“Thank you, Arthur. You appear—the perfect knight——”

“Help!”

“You offer all, all that such a girl wants. Voilà!”

“There is something in what you say, Mary. Yes, you are right. I’ll take the road to-morrow. I may not succeed in getting Cicely alone.”

“Then you are not the man I take you to be.”

Mrs. Roden left the dining-room. Wilverley finished a good cigar, quite unconscious of having been “pushed.”

III

Stimson ushered him into the big drawing-room. Left alone for a minute, he stared, as Grimshaw had done, at the full-length portraits on the walls. The ladies smiled down on him. Sir Marmaduke Chandos, the Cavalier, curled a derisive lip, not offensively. He seemed to be saying: “S’death! we need a tincture of blood less blue. Take the wench, and a benison on ye both.”

Lady Selina sailed in, followed by Cicely.
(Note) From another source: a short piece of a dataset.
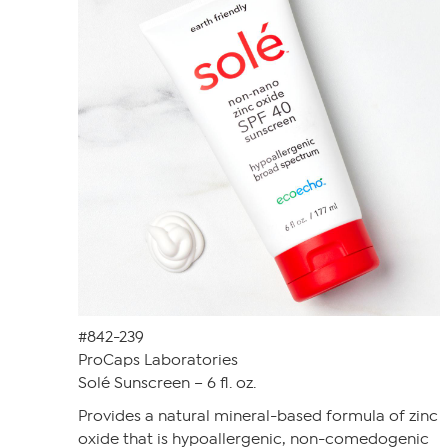
#842-239
ProCaps Laboratories
Solé Sunscreen – 6 fl. oz.
Provides a natural mineral-based formula of zinc
oxide that is hypoallergenic, non-comedogenic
Immediately the man perceived a change in the maid. She appeared to him older. And something had vanished from her face. What was it? Youthful radiancy—vitality——? He couldn’t find the word he wanted. She greeted him with perfect ease of manner. But her hand rested supinely warm in his, and he thought: “How soft her bones are.” Possibly she was tired; and this home-coming must have been a bitter-sweet experience. Beneath her eyes lay shadows, delicately tinted with lavender. All trace of the V.A.D. had disappeared. Her mourning, so he decided, became her. In it she looked distinguished. At any rate, she appealed to him more irresistibly than ever, altogether feminine, a dear woman certain to develop into a noble and gracious personality.